Monday, March 23, 2009

The Curious Case of Benjamin Button (2008) - by Joan de Newyark



It starts with a daughter in a hospital room watching the wind, a young death, and a blind father missing his son. The blind father builds a clock that is his desire to allow his son and all fallen soldiers to stand again, to live the lives they never got to live, to reverse time.  The clock goes up and Benjamin button is born on the day WWI ends. He is terribly ugly and wrinkled and how the hell is that Brad Pitt?!

The cinematography is breathtaking, it pulses like a dream, it flickers like an old film, it is illuminated like slides of portraits by Loretta Lux and Jeff Wall, the magical realism is electric, its believable, its lovable, its the Curious Case of Benjamin Button based on a short story by F. Scott Fitzgerald.

I cried, I wanted to meet someone in the middle, fall in love, I missed my mom (and she was in the theatre with me), I remembered friends that have died and the things I have learned from people I didn't even know. And you will too.  You will understand when he says he hears the house breathe- the feeling in the middle of night when everyone you love is safely in bed and you leave to show a friend the river at dawn.  When he returns home after years of being away and everything is the same you feel a small pain.  The house smells the same, looks the same, the spoons are still in the same place- the only thing that keeps changing every time you come back is you.  Its moments like this why I loved this film.  And if you can read minds then I am totally that annoying girl leaving the theatre in the end thinking if I were to make a movie it would be similar to this.

The film is almost 3 hours- it does feel like Forrest Gump in a way that follows the course of a whole life and all of the stories of Benjamin's travels. The supporting characters come and go through a lifetime.  One of my favorite supporting characters is an old man that lives in the nursing home Benjamin grows up in- the man reminds Benjamin every time he sees him that he has been struck by lighting 7 times- every time he was just minding his business and was struck by lightning.  This goes on for years- the man grows older and Benjamin grows younger. "Some people are get struck by lightening, some people are artists, some are mothers, some dance, some people know buttons..."

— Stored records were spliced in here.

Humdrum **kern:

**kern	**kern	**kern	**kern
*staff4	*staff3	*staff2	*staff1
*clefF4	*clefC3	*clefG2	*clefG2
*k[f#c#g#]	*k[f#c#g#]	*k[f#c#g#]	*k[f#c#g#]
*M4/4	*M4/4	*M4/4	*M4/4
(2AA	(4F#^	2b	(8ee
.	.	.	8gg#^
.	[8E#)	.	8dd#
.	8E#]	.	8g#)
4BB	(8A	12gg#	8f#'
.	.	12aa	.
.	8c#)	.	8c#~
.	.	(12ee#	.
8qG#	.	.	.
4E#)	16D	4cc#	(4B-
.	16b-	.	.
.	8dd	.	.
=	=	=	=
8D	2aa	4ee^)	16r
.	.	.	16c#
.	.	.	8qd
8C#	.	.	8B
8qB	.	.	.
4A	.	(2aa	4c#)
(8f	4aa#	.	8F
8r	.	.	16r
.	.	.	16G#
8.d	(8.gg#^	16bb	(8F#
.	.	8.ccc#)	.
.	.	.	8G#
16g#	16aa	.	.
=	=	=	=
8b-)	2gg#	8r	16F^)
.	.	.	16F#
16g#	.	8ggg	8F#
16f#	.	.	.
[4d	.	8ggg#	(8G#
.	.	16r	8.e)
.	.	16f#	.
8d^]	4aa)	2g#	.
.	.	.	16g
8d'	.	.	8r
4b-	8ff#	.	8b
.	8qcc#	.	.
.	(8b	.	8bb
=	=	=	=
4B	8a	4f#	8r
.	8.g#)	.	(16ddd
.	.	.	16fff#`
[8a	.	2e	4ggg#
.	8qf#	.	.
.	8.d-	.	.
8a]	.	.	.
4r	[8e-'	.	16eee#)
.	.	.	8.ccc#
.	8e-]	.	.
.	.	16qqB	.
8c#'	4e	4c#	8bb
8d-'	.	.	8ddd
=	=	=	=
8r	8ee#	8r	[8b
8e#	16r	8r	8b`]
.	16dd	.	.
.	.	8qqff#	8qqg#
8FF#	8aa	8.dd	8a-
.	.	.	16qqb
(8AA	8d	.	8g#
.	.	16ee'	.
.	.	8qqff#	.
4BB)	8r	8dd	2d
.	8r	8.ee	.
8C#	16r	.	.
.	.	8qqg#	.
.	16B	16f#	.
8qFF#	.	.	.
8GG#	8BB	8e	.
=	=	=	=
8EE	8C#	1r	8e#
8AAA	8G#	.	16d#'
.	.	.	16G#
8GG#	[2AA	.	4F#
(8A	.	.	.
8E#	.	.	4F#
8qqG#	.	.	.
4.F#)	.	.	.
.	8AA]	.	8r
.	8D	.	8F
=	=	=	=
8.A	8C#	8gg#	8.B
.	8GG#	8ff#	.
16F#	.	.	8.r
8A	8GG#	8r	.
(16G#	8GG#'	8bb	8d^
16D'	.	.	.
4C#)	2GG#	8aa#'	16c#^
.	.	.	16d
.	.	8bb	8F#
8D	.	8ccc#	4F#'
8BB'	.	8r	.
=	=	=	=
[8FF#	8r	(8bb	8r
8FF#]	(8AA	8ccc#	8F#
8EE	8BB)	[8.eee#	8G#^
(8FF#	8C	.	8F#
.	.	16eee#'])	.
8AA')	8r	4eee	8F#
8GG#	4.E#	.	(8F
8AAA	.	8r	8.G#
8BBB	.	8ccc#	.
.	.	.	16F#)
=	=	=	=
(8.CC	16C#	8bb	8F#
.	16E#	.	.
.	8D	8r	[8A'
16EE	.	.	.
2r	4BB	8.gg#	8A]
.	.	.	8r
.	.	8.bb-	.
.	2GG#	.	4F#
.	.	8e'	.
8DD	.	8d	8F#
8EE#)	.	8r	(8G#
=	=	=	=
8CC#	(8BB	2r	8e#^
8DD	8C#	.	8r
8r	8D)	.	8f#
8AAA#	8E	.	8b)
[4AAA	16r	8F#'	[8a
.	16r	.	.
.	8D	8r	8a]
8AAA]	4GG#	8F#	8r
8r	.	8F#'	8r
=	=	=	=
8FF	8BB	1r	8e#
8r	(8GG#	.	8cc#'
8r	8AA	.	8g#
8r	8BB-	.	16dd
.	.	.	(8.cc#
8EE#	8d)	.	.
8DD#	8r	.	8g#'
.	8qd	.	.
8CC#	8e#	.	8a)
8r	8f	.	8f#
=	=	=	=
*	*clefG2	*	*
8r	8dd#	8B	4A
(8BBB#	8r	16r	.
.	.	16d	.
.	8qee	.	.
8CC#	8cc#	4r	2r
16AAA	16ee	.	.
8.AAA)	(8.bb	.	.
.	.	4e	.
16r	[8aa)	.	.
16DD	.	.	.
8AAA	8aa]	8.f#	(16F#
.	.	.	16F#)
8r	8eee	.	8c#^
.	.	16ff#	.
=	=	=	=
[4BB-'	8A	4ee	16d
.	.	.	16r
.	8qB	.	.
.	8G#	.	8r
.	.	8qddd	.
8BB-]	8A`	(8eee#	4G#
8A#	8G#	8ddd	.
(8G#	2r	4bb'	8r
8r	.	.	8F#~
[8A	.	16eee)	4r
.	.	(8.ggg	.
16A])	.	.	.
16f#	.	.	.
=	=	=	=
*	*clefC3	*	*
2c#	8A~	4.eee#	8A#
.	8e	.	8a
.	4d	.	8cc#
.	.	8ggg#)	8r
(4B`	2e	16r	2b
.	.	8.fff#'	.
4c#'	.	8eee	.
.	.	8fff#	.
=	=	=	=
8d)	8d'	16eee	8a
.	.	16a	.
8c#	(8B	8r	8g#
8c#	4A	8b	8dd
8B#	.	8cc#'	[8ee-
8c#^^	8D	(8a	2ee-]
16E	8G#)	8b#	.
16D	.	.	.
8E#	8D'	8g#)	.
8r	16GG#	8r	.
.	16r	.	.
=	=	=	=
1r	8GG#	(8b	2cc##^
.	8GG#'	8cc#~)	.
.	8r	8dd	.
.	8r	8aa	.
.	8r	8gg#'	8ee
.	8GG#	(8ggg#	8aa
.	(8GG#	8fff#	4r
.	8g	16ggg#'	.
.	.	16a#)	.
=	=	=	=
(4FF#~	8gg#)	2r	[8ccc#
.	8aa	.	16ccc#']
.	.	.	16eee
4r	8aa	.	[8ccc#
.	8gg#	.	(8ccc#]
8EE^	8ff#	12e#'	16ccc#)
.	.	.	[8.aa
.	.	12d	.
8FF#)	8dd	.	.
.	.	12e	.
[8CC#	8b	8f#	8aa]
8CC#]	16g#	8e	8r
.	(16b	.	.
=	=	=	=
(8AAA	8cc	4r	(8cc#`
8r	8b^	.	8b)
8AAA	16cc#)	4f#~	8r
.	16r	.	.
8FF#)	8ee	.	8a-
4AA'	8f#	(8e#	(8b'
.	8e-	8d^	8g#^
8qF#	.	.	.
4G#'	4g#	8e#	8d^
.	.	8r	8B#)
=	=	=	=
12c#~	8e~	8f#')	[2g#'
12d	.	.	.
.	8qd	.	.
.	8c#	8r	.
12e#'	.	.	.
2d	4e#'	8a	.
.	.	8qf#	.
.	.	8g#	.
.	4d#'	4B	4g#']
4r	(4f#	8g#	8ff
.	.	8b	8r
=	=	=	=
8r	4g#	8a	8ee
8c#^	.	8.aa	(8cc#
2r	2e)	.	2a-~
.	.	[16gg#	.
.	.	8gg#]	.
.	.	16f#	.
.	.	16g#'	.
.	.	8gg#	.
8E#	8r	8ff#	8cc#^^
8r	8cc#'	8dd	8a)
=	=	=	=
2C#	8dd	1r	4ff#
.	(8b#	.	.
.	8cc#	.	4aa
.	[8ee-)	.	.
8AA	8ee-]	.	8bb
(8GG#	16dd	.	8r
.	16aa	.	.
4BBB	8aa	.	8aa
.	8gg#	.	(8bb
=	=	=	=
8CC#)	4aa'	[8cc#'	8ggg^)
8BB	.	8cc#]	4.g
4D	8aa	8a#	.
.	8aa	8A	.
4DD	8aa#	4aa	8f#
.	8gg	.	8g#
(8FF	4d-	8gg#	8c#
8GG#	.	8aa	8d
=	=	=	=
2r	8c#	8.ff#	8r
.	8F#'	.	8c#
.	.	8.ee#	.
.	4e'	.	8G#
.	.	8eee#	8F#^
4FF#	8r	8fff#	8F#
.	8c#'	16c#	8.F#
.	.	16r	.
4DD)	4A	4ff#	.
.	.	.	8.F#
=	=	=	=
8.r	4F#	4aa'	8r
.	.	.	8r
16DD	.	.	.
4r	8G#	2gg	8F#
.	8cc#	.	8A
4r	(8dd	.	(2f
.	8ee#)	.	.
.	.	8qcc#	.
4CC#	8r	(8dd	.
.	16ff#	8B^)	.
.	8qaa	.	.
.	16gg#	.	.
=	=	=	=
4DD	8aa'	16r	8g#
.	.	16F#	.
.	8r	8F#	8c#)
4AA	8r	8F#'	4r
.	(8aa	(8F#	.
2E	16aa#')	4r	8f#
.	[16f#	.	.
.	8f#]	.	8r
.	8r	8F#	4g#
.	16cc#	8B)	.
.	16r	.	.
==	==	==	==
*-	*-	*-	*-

Yes, the narrative is being told through the all too typical daughter reading a journal on the side of her mom's death bed (the daughter in the beginning watching the wind).  You cant see wind- is this symbolic?  And did I mention there is a hurricane approaching? No one knows to stay or go- if the hurricane will hit land or avoid the hospital all together. No one knows to stay or go- to die or stay, to love or leave, to grow old or grow young, to go backwards or forwards or even if they are different.  In the end this is hurricane Katrina- the basements flood, the daughter runs out of the hospital room to see what is happening and so does the dying mother, gasp- die?

The dying mother was once beautiful.  Benjamin lays on a mattress on the floor of their first house with the love of his life- he fell in love with her at first sight when he was 10 but looked 80.  She has shocking red hair and blue eyes. They look at themselves in the mirror they are in their 40's- they have met in the middle and finally appear to be the same age.  They are happy- the time lapse of them fucking and painting the walls makes me happy.  Nothing lasts forever- except some things.  You watch Benjamin fall in love, hold love and lose love. It is sad and I hate it as much as I hate real life love- I love it.  The costume director should get a gold medal because Cate Blanchett's clothes are everything you would want the love of your life to wear. 

And of course in the peak of his hotness they have to put Benjamin on a motorcycle, yes ladies we are suckers not just for a Brad Pitt digitized to look the way he did 10 years ago but also for motorcycles and movie producers know that.  Benjamin has written his love postcards from every place he has ever been as he travels on a tug boat and later as he feels more like an outsider as he grows younger physically.  He misses his family, his daughter and wants to be able to be there to teach her all the things anyone would cry over when thinking about a dad that maybe wasn't there or was disappointing in any way. i think the entire theatre was crying. He has to go, but couldn't he kiss her goodbye?

The end is the kicker- or was it the beginning?  Did your heart break when she walked into your life or walked away? Are we to remember anyone?  Is anyone meant to protect us, to hold us, to teach us, to befriend us?  What remains through time?  Everyone ends up in diapers.  Go see this movie now.  I will go with you even if we have never met. Yet.